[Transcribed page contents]

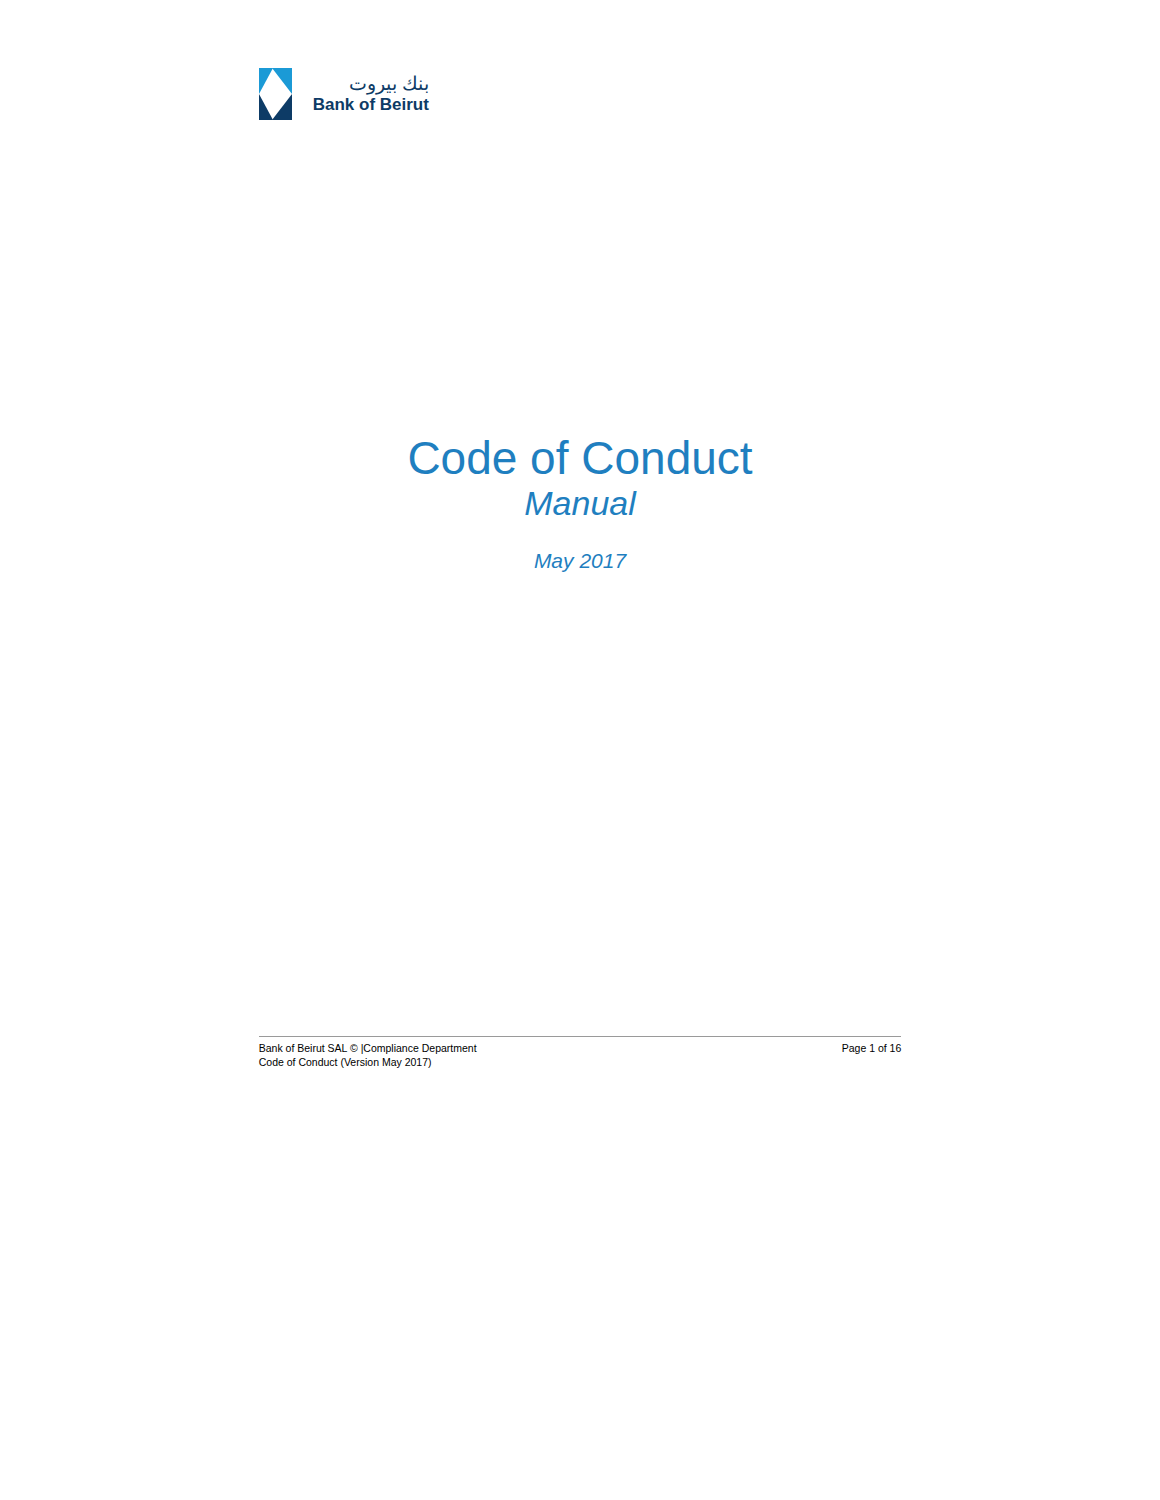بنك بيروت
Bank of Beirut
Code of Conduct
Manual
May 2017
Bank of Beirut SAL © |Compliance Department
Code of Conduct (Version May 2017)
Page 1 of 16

*Work instruction*. From the first line to the last, return the records exactly and leave the pictures behind.

*Solution for this problem*.
بنك بيروت
Bank of Beirut
Code of Conduct
Manual
May 2017
Bank of Beirut SAL © |Compliance Department
Code of Conduct (Version May 2017)
Page 1 of 16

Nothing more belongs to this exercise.